Dienstag, 21. November 2006
Weitergabe von Information
Die Weitergabe von Informationen über Generationen hinweg hat ihre Tücken, jeweils abhängig von dem Verfahren. Angeregt durch ein Interview von Joachim Polzer mit Günter Lützkendorf in Telepolis zum Thema "Schwarzes Loch im digitalen Gedächtnis" kann man sich ganz generell ja mal fragen, wie man Informationen über die Jahrhunderte hinweg transportiert:
  1. Zunächst und über Tausende von Jahren haben Eltern ihren Kindern erzählt, was sie wissen.
  2. Später lernten einige Menschen besondere Informationen auswendig und trugen sie bei besonderen Gelegenheiten vor. (z. Homers Iliias, Nibelungenlied).
      Risiko:
      Die mündliche Übertragung funktioniert zunächst reibungslos. Störungen entstehen vor allem nach der Übertragung, weil die Information durch Erinnerungslücken u. ä. verfälscht werden.

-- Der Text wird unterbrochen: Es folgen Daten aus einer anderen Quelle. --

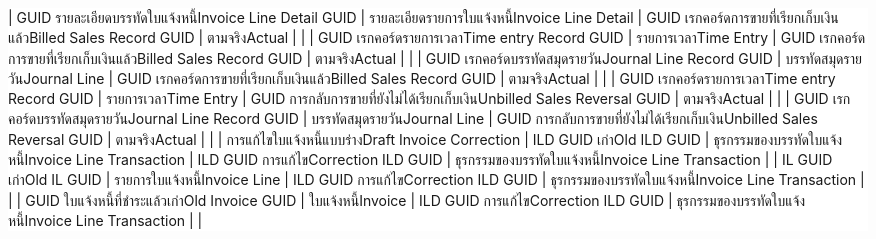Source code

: | <span data-ttu-id="fe665-207">GUID รายละเอียดบรรทัดใบแจ้งหนี้</span><span class="sxs-lookup"><span data-stu-id="fe665-207">Invoice Line Detail GUID</span></span>     | <span data-ttu-id="fe665-208">รายละเอียดรายการใบแจ้งหนี้</span><span class="sxs-lookup"><span data-stu-id="fe665-208">Invoice Line Detail</span></span>      | <span data-ttu-id="fe665-209">GUID เรกคอร์ดการขายที่เรียกเก็บเงินแล้ว</span><span class="sxs-lookup"><span data-stu-id="fe665-209">Billed Sales Record GUID</span></span>          | <span data-ttu-id="fe665-210">ตามจริง</span><span class="sxs-lookup"><span data-stu-id="fe665-210">Actual</span></span>                            |                          |
| <span data-ttu-id="fe665-211">GUID เรกคอร์ดรายการเวลา</span><span class="sxs-lookup"><span data-stu-id="fe665-211">Time entry Record GUID</span></span>       | <span data-ttu-id="fe665-212">รายการเวลา</span><span class="sxs-lookup"><span data-stu-id="fe665-212">Time Entry</span></span>               | <span data-ttu-id="fe665-213">GUID เรกคอร์ดการขายที่เรียกเก็บเงินแล้ว</span><span class="sxs-lookup"><span data-stu-id="fe665-213">Billed Sales Record GUID</span></span>          | <span data-ttu-id="fe665-214">ตามจริง</span><span class="sxs-lookup"><span data-stu-id="fe665-214">Actual</span></span>                            |                          |
| <span data-ttu-id="fe665-215">GUID เรกคอร์ดบรรทัดสมุดรายวัน</span><span class="sxs-lookup"><span data-stu-id="fe665-215">Journal Line Record GUID</span></span>     | <span data-ttu-id="fe665-216">บรรทัดสมุดรายวัน</span><span class="sxs-lookup"><span data-stu-id="fe665-216">Journal Line</span></span>             | <span data-ttu-id="fe665-217">GUID เรกคอร์ดการขายที่เรียกเก็บเงินแล้ว</span><span class="sxs-lookup"><span data-stu-id="fe665-217">Billed Sales Record GUID</span></span>          | <span data-ttu-id="fe665-218">ตามจริง</span><span class="sxs-lookup"><span data-stu-id="fe665-218">Actual</span></span>                            |                          |
| <span data-ttu-id="fe665-219">GUID เรกคอร์ดรายการเวลา</span><span class="sxs-lookup"><span data-stu-id="fe665-219">Time entry Record GUID</span></span>       | <span data-ttu-id="fe665-220">รายการเวลา</span><span class="sxs-lookup"><span data-stu-id="fe665-220">Time Entry</span></span>               | <span data-ttu-id="fe665-221">GUID การกลับการขายที่ยังไม่ได้เรียกเก็บเงิน</span><span class="sxs-lookup"><span data-stu-id="fe665-221">Unbilled Sales Reversal GUID</span></span>      | <span data-ttu-id="fe665-222">ตามจริง</span><span class="sxs-lookup"><span data-stu-id="fe665-222">Actual</span></span>                            |                          |
| <span data-ttu-id="fe665-223">GUID เรกคอร์ดบรรทัดสมุดรายวัน</span><span class="sxs-lookup"><span data-stu-id="fe665-223">Journal Line Record GUID</span></span>     | <span data-ttu-id="fe665-224">บรรทัดสมุดรายวัน</span><span class="sxs-lookup"><span data-stu-id="fe665-224">Journal Line</span></span>             | <span data-ttu-id="fe665-225">GUID การกลับการขายที่ยังไม่ได้เรียกเก็บเงิน</span><span class="sxs-lookup"><span data-stu-id="fe665-225">Unbilled Sales Reversal GUID</span></span>      | <span data-ttu-id="fe665-226">ตามจริง</span><span class="sxs-lookup"><span data-stu-id="fe665-226">Actual</span></span>                            |                          |
| <span data-ttu-id="fe665-227">การแก้ไขใบแจ้งหนี้แบบร่าง</span><span class="sxs-lookup"><span data-stu-id="fe665-227">Draft Invoice Correction</span></span>     | <span data-ttu-id="fe665-228">ILD GUID เก่า</span><span class="sxs-lookup"><span data-stu-id="fe665-228">Old ILD GUID</span></span>             | <span data-ttu-id="fe665-229">ธุรกรรมของบรรทัดใบแจ้งหนี้</span><span class="sxs-lookup"><span data-stu-id="fe665-229">Invoice Line Transaction</span></span>          | <span data-ttu-id="fe665-230">ILD GUID การแก้ไข</span><span class="sxs-lookup"><span data-stu-id="fe665-230">Correction ILD GUID</span></span>               | <span data-ttu-id="fe665-231">ธุรกรรมของบรรทัดใบแจ้งหนี้</span><span class="sxs-lookup"><span data-stu-id="fe665-231">Invoice Line Transaction</span></span> |
| <span data-ttu-id="fe665-232">IL GUID เก่า</span><span class="sxs-lookup"><span data-stu-id="fe665-232">Old IL GUID</span></span>                  | <span data-ttu-id="fe665-233">รายการใบแจ้งหนี้</span><span class="sxs-lookup"><span data-stu-id="fe665-233">Invoice Line</span></span>             | <span data-ttu-id="fe665-234">ILD GUID การแก้ไข</span><span class="sxs-lookup"><span data-stu-id="fe665-234">Correction ILD GUID</span></span>               | <span data-ttu-id="fe665-235">ธุรกรรมของบรรทัดใบแจ้งหนี้</span><span class="sxs-lookup"><span data-stu-id="fe665-235">Invoice Line Transaction</span></span>          |                          |
| <span data-ttu-id="fe665-236">GUID ใบแจ้งหนี้ที่ชำระแล้วเก่า</span><span class="sxs-lookup"><span data-stu-id="fe665-236">Old Invoice GUID</span></span>             | <span data-ttu-id="fe665-237">ใบแจ้งหนี้</span><span class="sxs-lookup"><span data-stu-id="fe665-237">Invoice</span></span>                  | <span data-ttu-id="fe665-238">ILD GUID การแก้ไข</span><span class="sxs-lookup"><span data-stu-id="fe665-238">Correction ILD GUID</span></span>               | <span data-ttu-id="fe665-239">ธุรกรรมของบรรทัดใบแจ้งหนี้</span><span class="sxs-lookup"><span data-stu-id="fe665-239">Invoice Line Transaction</span></span>          |                          |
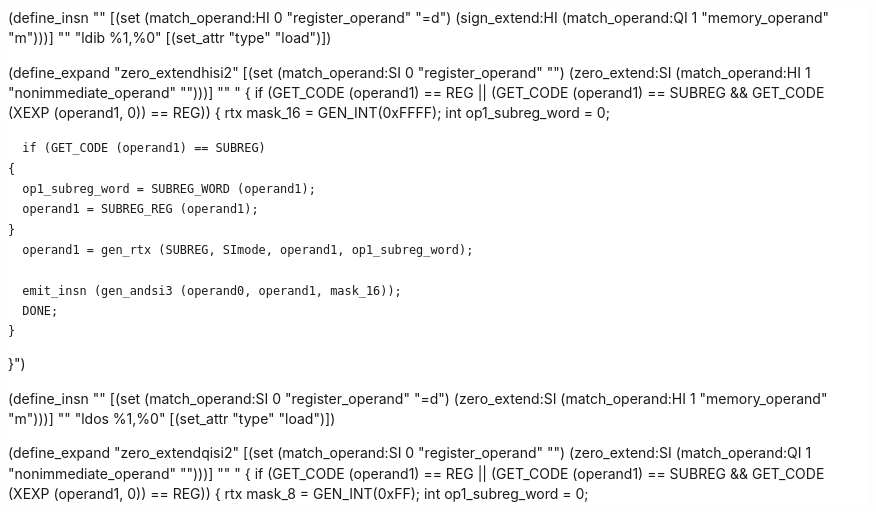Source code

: (define_insn ""
  [(set (match_operand:HI 0 "register_operand" "=d")
	(sign_extend:HI (match_operand:QI 1 "memory_operand" "m")))]
  ""
  "ldib	%1,%0"
  [(set_attr "type" "load")])

(define_expand "zero_extendhisi2"
  [(set (match_operand:SI 0 "register_operand" "")
	(zero_extend:SI
	 (match_operand:HI 1 "nonimmediate_operand" "")))]
 ""
 "
{
  if (GET_CODE (operand1) == REG
      || (GET_CODE (operand1) == SUBREG
	  && GET_CODE (XEXP (operand1, 0)) == REG))
    {
      rtx mask_16 = GEN_INT(0xFFFF);
      int op1_subreg_word = 0;

      if (GET_CODE (operand1) == SUBREG)
	{
	  op1_subreg_word = SUBREG_WORD (operand1);
	  operand1 = SUBREG_REG (operand1);
	}
      operand1 = gen_rtx (SUBREG, SImode, operand1, op1_subreg_word);

      emit_insn (gen_andsi3 (operand0, operand1, mask_16));
      DONE;
    }
}")

(define_insn ""
  [(set (match_operand:SI 0 "register_operand" "=d")
	(zero_extend:SI (match_operand:HI 1 "memory_operand" "m")))]
  ""
  "ldos	%1,%0"
  [(set_attr "type" "load")])

(define_expand "zero_extendqisi2"
  [(set (match_operand:SI 0 "register_operand" "")
	(zero_extend:SI (match_operand:QI 1 "nonimmediate_operand" "")))]
  ""
  "
{
  if (GET_CODE (operand1) == REG
      || (GET_CODE (operand1) == SUBREG
	  && GET_CODE (XEXP (operand1, 0)) == REG))
    {
      rtx mask_8 = GEN_INT(0xFF);
      int op1_subreg_word = 0;
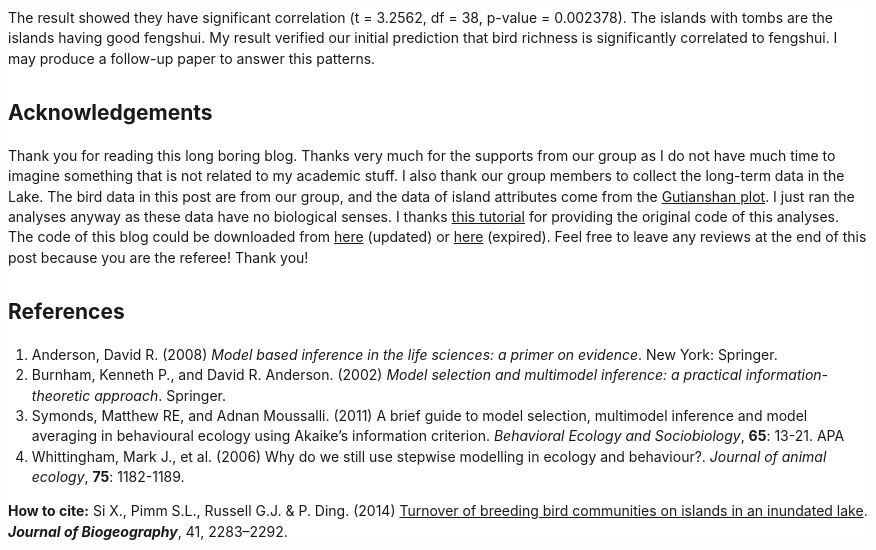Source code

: The result showed they have significant correlation (t = 3.2562, df = 38, p-value = 0.002378). The islands with tombs are the islands having good fengshui. My result verified our initial prediction that bird richness is significantly correlated to fengshui. I may produce a follow-up paper to answer this patterns.

## Acknowledgements

Thank you for reading this long boring blog. Thanks very much for the supports from our group as I do not have much time to imagine something that is not related to my academic stuff. I also thank our group members to collect the long-term data in the Lake. The bird data in this post are from our group, and the data of island attributes come from the [Gutianshan plot](http://blog.sciencenet.cn/blog-267448-463699.html). I just ran the analyses anyway as these data have no biological senses. I thanks <a href="https://gist.github.com/sixf/9488518">this tutorial</a> for providing the original code of this analyses. The code of this blog could be downloaded from [here](http://sixf.org/files/code/2014/mumin.txt) (updated) or [here](https://github.com/sixf/TIL-model-selection/archive/master.zip) (expired). Feel free to leave any reviews at the end of this post because you are the referee! Thank you!

## References

1.    Anderson, David R. (2008) *Model based inference in the life sciences: a primer on evidence*. New York: Springer.
2.    Burnham, Kenneth P., and David R. Anderson. (2002) *Model selection and multimodel inference: a practical information-theoretic approach*. Springer.
2.    Symonds, Matthew RE, and Adnan Moussalli. (2011) A brief guide to model selection, multimodel inference and model averaging in behavioural ecology using Akaike’s information criterion. *Behavioral Ecology and Sociobiology*, **65**: 13-21.
APA  
3.    Whittingham, Mark J., et al. (2006) Why do we still use stepwise modelling in ecology and behaviour?. *Journal of animal ecology*, **75**: 1182-1189.

**How to cite:** Si X., Pimm S.L., Russell G.J. & P. Ding. (2014) [Turnover of breeding bird communities on islands in an inundated lake](http://sixf.org/en/publication/). ***Journal of Biogeography***, 41, 2283–2292.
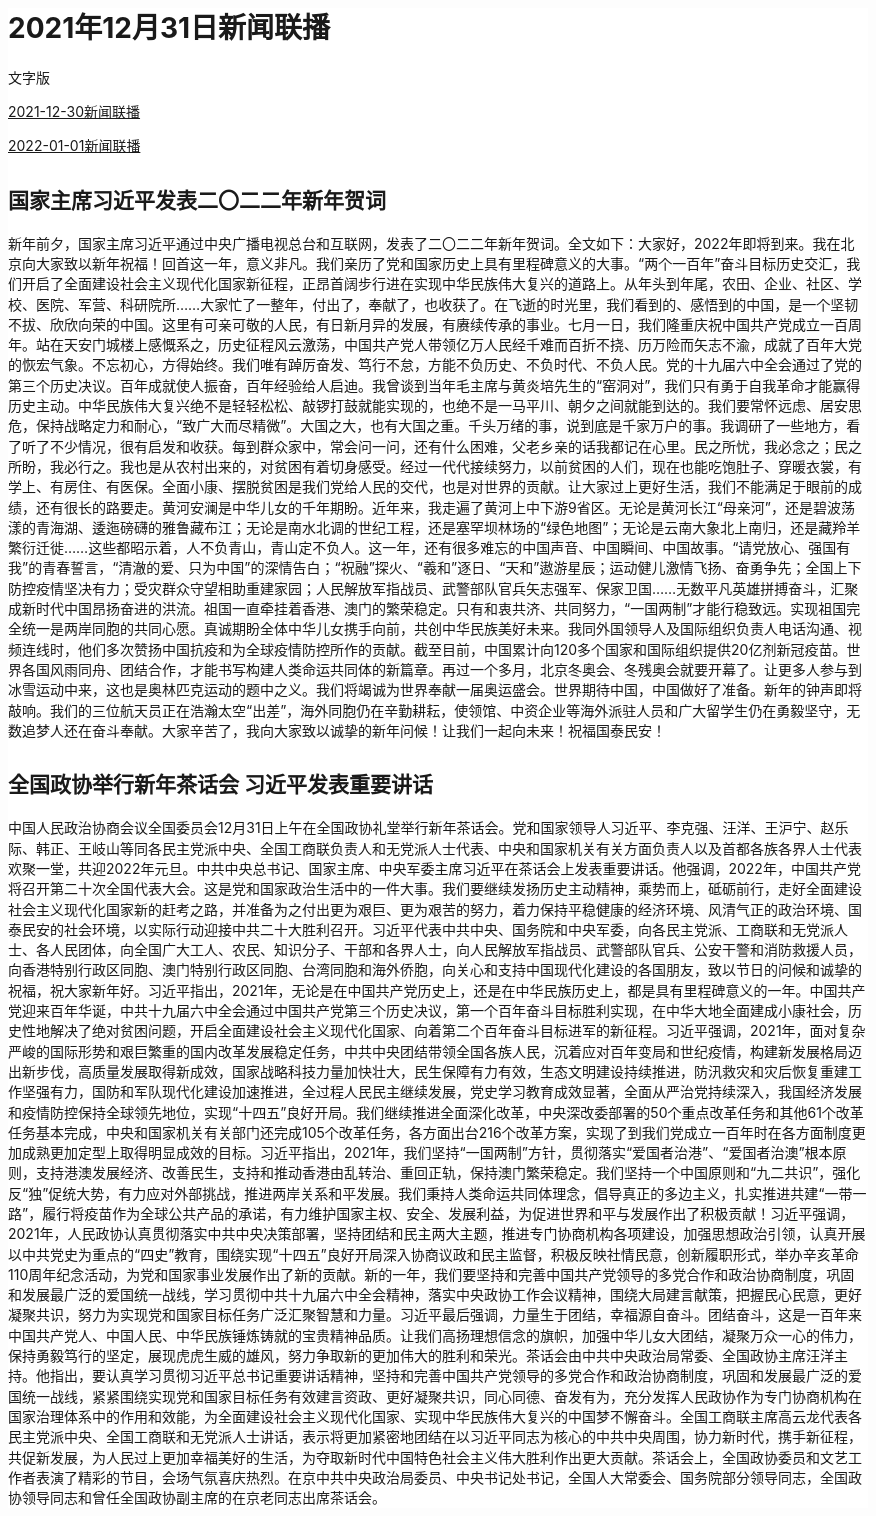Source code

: 







# 2021年12月31日新闻联播
 文字版








[2021-12-30新闻联播](/xinwenlianbo/20211230)


[2022-01-01新闻联播](/xinwenlianbo/20220101)





## 国家主席习近平发表二〇二二年新年贺词


新年前夕，国家主席习近平通过中央广播电视总台和互联网，发表了二〇二二年新年贺词。全文如下：大家好，2022年即将到来。我在北京向大家致以新年祝福！回首这一年，意义非凡。我们亲历了党和国家历史上具有里程碑意义的大事。“两个一百年”奋斗目标历史交汇，我们开启了全面建设社会主义现代化国家新征程，正昂首阔步行进在实现中华民族伟大复兴的道路上。从年头到年尾，农田、企业、社区、学校、医院、军营、科研院所……大家忙了一整年，付出了，奉献了，也收获了。在飞逝的时光里，我们看到的、感悟到的中国，是一个坚韧不拔、欣欣向荣的中国。这里有可亲可敬的人民，有日新月异的发展，有赓续传承的事业。七月一日，我们隆重庆祝中国共产党成立一百周年。站在天安门城楼上感慨系之，历史征程风云激荡，中国共产党人带领亿万人民经千难而百折不挠、历万险而矢志不渝，成就了百年大党的恢宏气象。不忘初心，方得始终。我们唯有踔厉奋发、笃行不怠，方能不负历史、不负时代、不负人民。党的十九届六中全会通过了党的第三个历史决议。百年成就使人振奋，百年经验给人启迪。我曾谈到当年毛主席与黄炎培先生的“窑洞对”，我们只有勇于自我革命才能赢得历史主动。中华民族伟大复兴绝不是轻轻松松、敲锣打鼓就能实现的，也绝不是一马平川、朝夕之间就能到达的。我们要常怀远虑、居安思危，保持战略定力和耐心，“致广大而尽精微”。大国之大，也有大国之重。千头万绪的事，说到底是千家万户的事。我调研了一些地方，看了听了不少情况，很有启发和收获。每到群众家中，常会问一问，还有什么困难，父老乡亲的话我都记在心里。民之所忧，我必念之；民之所盼，我必行之。我也是从农村出来的，对贫困有着切身感受。经过一代代接续努力，以前贫困的人们，现在也能吃饱肚子、穿暖衣裳，有学上、有房住、有医保。全面小康、摆脱贫困是我们党给人民的交代，也是对世界的贡献。让大家过上更好生活，我们不能满足于眼前的成绩，还有很长的路要走。黄河安澜是中华儿女的千年期盼。近年来，我走遍了黄河上中下游9省区。无论是黄河长江“母亲河”，还是碧波荡漾的青海湖、逶迤磅礴的雅鲁藏布江；无论是南水北调的世纪工程，还是塞罕坝林场的“绿色地图”；无论是云南大象北上南归，还是藏羚羊繁衍迁徙……这些都昭示着，人不负青山，青山定不负人。这一年，还有很多难忘的中国声音、中国瞬间、中国故事。“请党放心、强国有我”的青春誓言，“清澈的爱、只为中国”的深情告白；“祝融”探火、“羲和”逐日、“天和”遨游星辰；运动健儿激情飞扬、奋勇争先；全国上下防控疫情坚决有力；受灾群众守望相助重建家园；人民解放军指战员、武警部队官兵矢志强军、保家卫国……无数平凡英雄拼搏奋斗，汇聚成新时代中国昂扬奋进的洪流。祖国一直牵挂着香港、澳门的繁荣稳定。只有和衷共济、共同努力，“一国两制”才能行稳致远。实现祖国完全统一是两岸同胞的共同心愿。真诚期盼全体中华儿女携手向前，共创中华民族美好未来。我同外国领导人及国际组织负责人电话沟通、视频连线时，他们多次赞扬中国抗疫和为全球疫情防控所作的贡献。截至目前，中国累计向120多个国家和国际组织提供20亿剂新冠疫苗。世界各国风雨同舟、团结合作，才能书写构建人类命运共同体的新篇章。再过一个多月，北京冬奥会、冬残奥会就要开幕了。让更多人参与到冰雪运动中来，这也是奥林匹克运动的题中之义。我们将竭诚为世界奉献一届奥运盛会。世界期待中国，中国做好了准备。新年的钟声即将敲响。我们的三位航天员正在浩瀚太空“出差”，海外同胞仍在辛勤耕耘，使领馆、中资企业等海外派驻人员和广大留学生仍在勇毅坚守，无数追梦人还在奋斗奉献。大家辛苦了，我向大家致以诚挚的新年问候！让我们一起向未来！祝福国泰民安！


## 全国政协举行新年茶话会 习近平发表重要讲话


中国人民政治协商会议全国委员会12月31日上午在全国政协礼堂举行新年茶话会。党和国家领导人习近平、李克强、汪洋、王沪宁、赵乐际、韩正、王岐山等同各民主党派中央、全国工商联负责人和无党派人士代表、中央和国家机关有关方面负责人以及首都各族各界人士代表欢聚一堂，共迎2022年元旦。中共中央总书记、国家主席、中央军委主席习近平在茶话会上发表重要讲话。他强调，2022年，中国共产党将召开第二十次全国代表大会。这是党和国家政治生活中的一件大事。我们要继续发扬历史主动精神，乘势而上，砥砺前行，走好全面建设社会主义现代化国家新的赶考之路，并准备为之付出更为艰巨、更为艰苦的努力，着力保持平稳健康的经济环境、风清气正的政治环境、国泰民安的社会环境，以实际行动迎接中共二十大胜利召开。习近平代表中共中央、国务院和中央军委，向各民主党派、工商联和无党派人士、各人民团体，向全国广大工人、农民、知识分子、干部和各界人士，向人民解放军指战员、武警部队官兵、公安干警和消防救援人员，向香港特别行政区同胞、澳门特别行政区同胞、台湾同胞和海外侨胞，向关心和支持中国现代化建设的各国朋友，致以节日的问候和诚挚的祝福，祝大家新年好。习近平指出，2021年，无论是在中国共产党历史上，还是在中华民族历史上，都是具有里程碑意义的一年。中国共产党迎来百年华诞，中共十九届六中全会通过中国共产党第三个历史决议，第一个百年奋斗目标胜利实现，在中华大地全面建成小康社会，历史性地解决了绝对贫困问题，开启全面建设社会主义现代化国家、向着第二个百年奋斗目标进军的新征程。习近平强调，2021年，面对复杂严峻的国际形势和艰巨繁重的国内改革发展稳定任务，中共中央团结带领全国各族人民，沉着应对百年变局和世纪疫情，构建新发展格局迈出新步伐，高质量发展取得新成效，国家战略科技力量加快壮大，民生保障有力有效，生态文明建设持续推进，防汛救灾和灾后恢复重建工作坚强有力，国防和军队现代化建设加速推进，全过程人民民主继续发展，党史学习教育成效显著，全面从严治党持续深入，我国经济发展和疫情防控保持全球领先地位，实现“十四五”良好开局。我们继续推进全面深化改革，中央深改委部署的50个重点改革任务和其他61个改革任务基本完成，中央和国家机关有关部门还完成105个改革任务，各方面出台216个改革方案，实现了到我们党成立一百年时在各方面制度更加成熟更加定型上取得明显成效的目标。习近平指出，2021年，我们坚持“一国两制”方针，贯彻落实“爱国者治港”、“爱国者治澳”根本原则，支持港澳发展经济、改善民生，支持和推动香港由乱转治、重回正轨，保持澳门繁荣稳定。我们坚持一个中国原则和“九二共识”，强化反“独”促统大势，有力应对外部挑战，推进两岸关系和平发展。我们秉持人类命运共同体理念，倡导真正的多边主义，扎实推进共建“一带一路”，履行将疫苗作为全球公共产品的承诺，有力维护国家主权、安全、发展利益，为促进世界和平与发展作出了积极贡献！习近平强调，2021年，人民政协认真贯彻落实中共中央决策部署，坚持团结和民主两大主题，推进专门协商机构各项建设，加强思想政治引领，认真开展以中共党史为重点的“四史”教育，围绕实现“十四五”良好开局深入协商议政和民主监督，积极反映社情民意，创新履职形式，举办辛亥革命110周年纪念活动，为党和国家事业发展作出了新的贡献。新的一年，我们要坚持和完善中国共产党领导的多党合作和政治协商制度，巩固和发展最广泛的爱国统一战线，学习贯彻中共十九届六中全会精神，落实中央政协工作会议精神，围绕大局建言献策，把握民心民意，更好凝聚共识，努力为实现党和国家目标任务广泛汇聚智慧和力量。习近平最后强调，力量生于团结，幸福源自奋斗。团结奋斗，这是一百年来中国共产党人、中国人民、中华民族锤炼铸就的宝贵精神品质。让我们高扬理想信念的旗帜，加强中华儿女大团结，凝聚万众一心的伟力，保持勇毅笃行的坚定，展现虎虎生威的雄风，努力争取新的更加伟大的胜利和荣光。茶话会由中共中央政治局常委、全国政协主席汪洋主持。他指出，要认真学习贯彻习近平总书记重要讲话精神，坚持和完善中国共产党领导的多党合作和政治协商制度，巩固和发展最广泛的爱国统一战线，紧紧围绕实现党和国家目标任务有效建言资政、更好凝聚共识，同心同德、奋发有为，充分发挥人民政协作为专门协商机构在国家治理体系中的作用和效能，为全面建设社会主义现代化国家、实现中华民族伟大复兴的中国梦不懈奋斗。全国工商联主席高云龙代表各民主党派中央、全国工商联和无党派人士讲话，表示将更加紧密地团结在以习近平同志为核心的中共中央周围，协力新时代，携手新征程，共促新发展，为人民过上更加幸福美好的生活，为夺取新时代中国特色社会主义伟大胜利作出更大贡献。茶话会上，全国政协委员和文艺工作者表演了精彩的节目，会场气氛喜庆热烈。在京中共中央政治局委员、中央书记处书记，全国人大常委会、国务院部分领导同志，全国政协领导同志和曾任全国政协副主席的在京老同志出席茶话会。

  3. Parallel dazu entwickelten die Menschen die Schrift, um bewahrenswerte Informationen weiterzugeben, malten Bilder und Zeichnungen, schufen Skulpturen und Gebäude.
      Risiko:
      Schriftliche Überlieferungen sind weitgehend gegen Verfälschungen gefeit. Wenn man allerdings Pech hat, sind die Informationen in einer Sprache geschrieben, die keiner mehr lesen bzw. verstehen kann (z.B. Etrusker, Maya).
      Bilder sind zwar zunächst universell verständlich, aber können abstrakte Inhalte nicht ohne weiteres abbilden.
  4. Seit ca. 100 Jahren gibt es informationen auf Tonträgern (Schallplatte, CD, DVD), Bildträger (Fotopapier, Filme CD, DVD) und weitere Informationsträger wie z.B. Magnetbänder und Festplatten.
      Risiko:
      Die neueren Verfahren haben ähnliche Probleme: Schallplattenspieler gibt es zwar noch, aber wie lange noch?
      Die frühen Rundfunksendungen wurden auf Draht aufgezeichnet: wie spielt man die heutzutage ab?
      Magnetbänder gibt es zwar noch im Bereich der Datensicherung, aber die Produkte ändern sich extrem schnell. Das Einlesen alter Bänder in neuen Bandlesegeräten wird zum Glücksspiel.
  5. Seit wenigen Jahren gibt es das Internet: die Informationen liegen "irgendwo im Netz", vermutlich auch auf Festplatten, genaueres muss den Informationshungrigen nicht interessieren. Das Material des Datenträgers verliert damit an Bedeutung.
      Risiko:
      Auch hier stellt sich aber die Frage, wie die Inhalte lesbar bleiben. Zwar ist es für Software in der Regel einfacher, alte Datei-Formate einzulesen. Aber auch das hat seine Grenzen: Was ist mit proprietären Datei-Formaten, wenn das Unternehmen nicht mehr existiert? Es gibt genug Firmen und Programmierer, die sich eben nicht so weit in ihre Karten gucken lassen wollen.
Langfristige Informationsweitergabe ist tatsächlich ein noch ungelöstes Problem. Und möglicherweise ist das Problem auch gar nicht vollständig lösbar. Spannend bleibt die Frage allemal.

Religionen haben ihre Informationen zum Teil über sehr sehr lange Zeit weitgehend original übertragen, und zwar durch emotionale Mittel: den Menschen wird eine Bindung an die Botschaft zugemutet, das Medium (Bibel, Koran) ist oft besonders geschützt, und es gibt in aller Regel eine besondere "Kaste", die für die Informationsübermittlung zuständig ist (Priester u.ä.).

Varzil fragt sich, wie sinnvoll es ist, alle Informationen verfügbar zu halten. Eine gewisse Menge an Selektion bei der Information wirkt sich womöglich positiv auf deren Qualität aus.